For yellow cabbies, “it is almost impossible to find work outside of Manhattan, so therefore they will have to pay out of their pockets,” Alexey Medvedovskiy, president of the NYC Taxi Group, said. “The amount will be coming out of taxi drivers.”

The surcharge is a compromise of sorts off a proposal from the FIX NYC panel, a task force Gov. Andrew M. Cuomo appointed, which had suggested a congestion pricing zone and cordon fee, which would charge personal vehicles $11.52 south of 60th Street and a surcharge between $2 and $5 for cabs and for-hire vehicles past 96th Street. This was supposed to decrease congestion in the central business district of Manhattan.

Despite higher fees, the plan would have helped drivers deliver faster rides, Komanoff said.

“If you deliver only the stick to the drivers but not the carrot of less-trafficked streets, the bottom line is more pain for drivers.”

Both Uber and Lyft back a more comprehensive approach to alleviating traffic congestion.

Cuomo’s plan is a “meaningful first step,” Lyft spokesman Campbell Matthews said in an emailed statement. “However, congestion will not be fully addressed until the governor and legislature enact a comprehensive plan that also addresses all commercial vehicles and the real issue driving congestion: personal vehicles.”

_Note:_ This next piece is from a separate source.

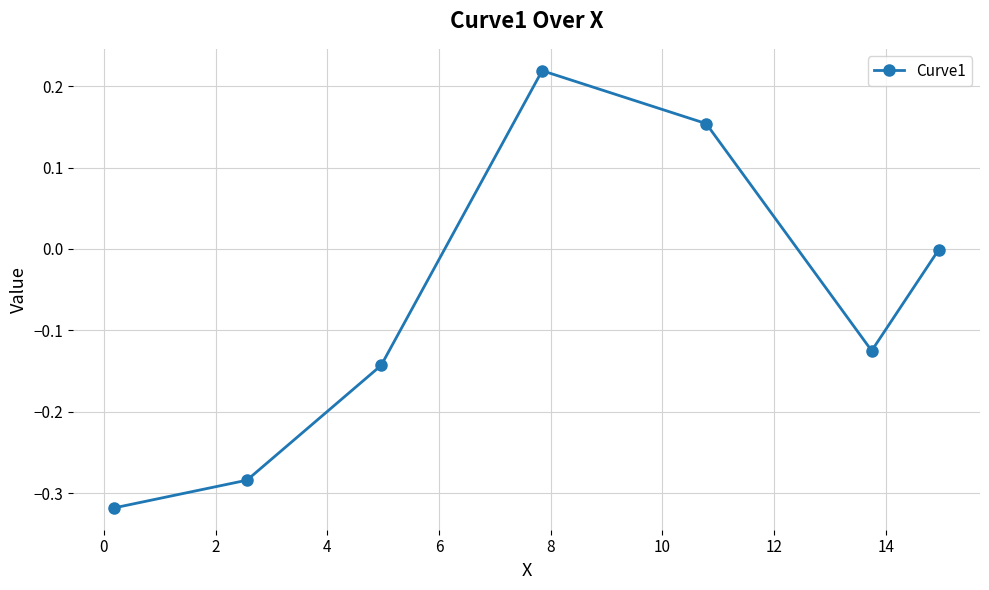

What is the difference between the maximum and minimum values?

0.5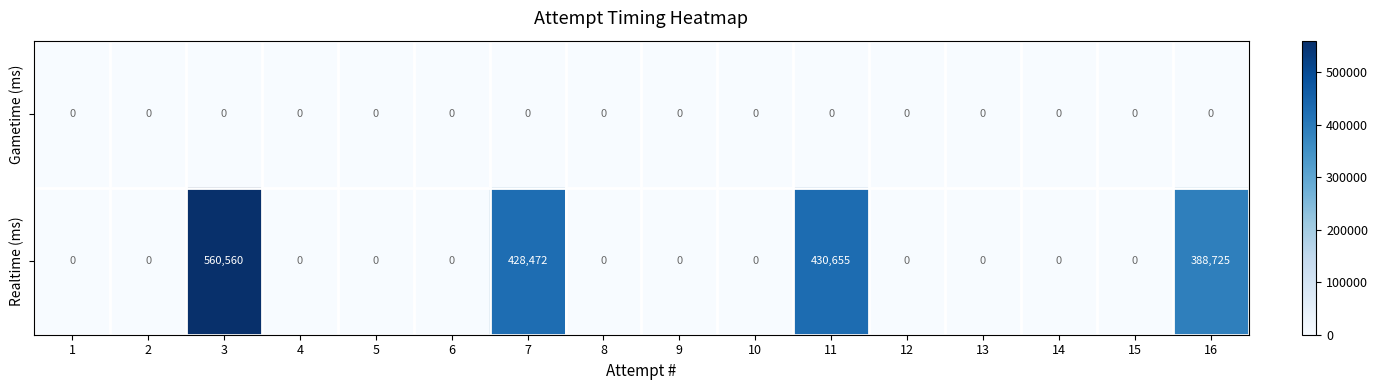

What is the difference between the highest and lowest values at 7?

428472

Echoing the response, Uber spokeswoman Danielle Filson said that the company would continue to support Cuomo’s attempts, but also keep advocating for “a comprehensive congestion pricing plan that is applied to all vehicles because it is the best way to fully fund mass transit and reduce traffic in the central business district.”

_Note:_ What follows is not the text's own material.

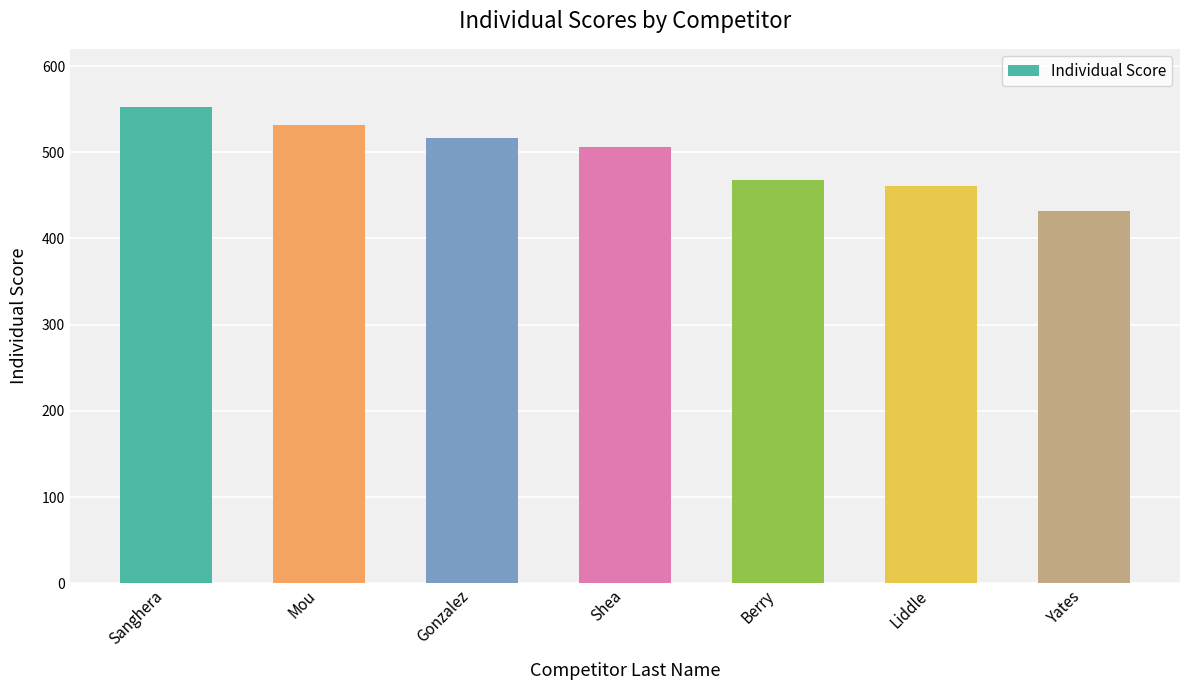

What is the maximum value shown in the chart?

552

New Yorkers aren’t exactly thrilled about the half-measure, either.

Punishing people just because they use for-hire vehicles instead of the mass transit system is unfair, Harlem resident Jim Braunstein, 52, said.

“I have to use for-hire vehicles because I have to use them,” he said Friday while in midtown. “Just not going to be happy paying more for them, I guess.”

Another commuter, Queens resident Edward McDonough, 57, believes that people have to pay “for their lunch.

“The money has to come from somewhere,” he said. “No increase is good. But if it has to be, it has to be. If we use it, we got to pay for it.”

Some New Yorkers, however, were suspicious of the MTA’s ability to handle the funds generated from the congestion pricing plan.

Brooklyn resident Leah Light, 35, said, “It is mind-blowing to me that they charge as much as they do, and they have so many riders and they bring in so much money.”

On April 2, Mayor Bill de Blasio reintroduced an idea to cap the number of for-hire vehicles in the city as a way to reduce congestion. He put forth the so-called “millionaire’s tax” as a solution, adding that Cuomo’s plan was “not enough.”

As for transit advocates across the city, Komanoff said that they were not quitting.

“We are not going away but it is disappointing that we are losing another year and that means another year of suffering some dysfunctional transportation.”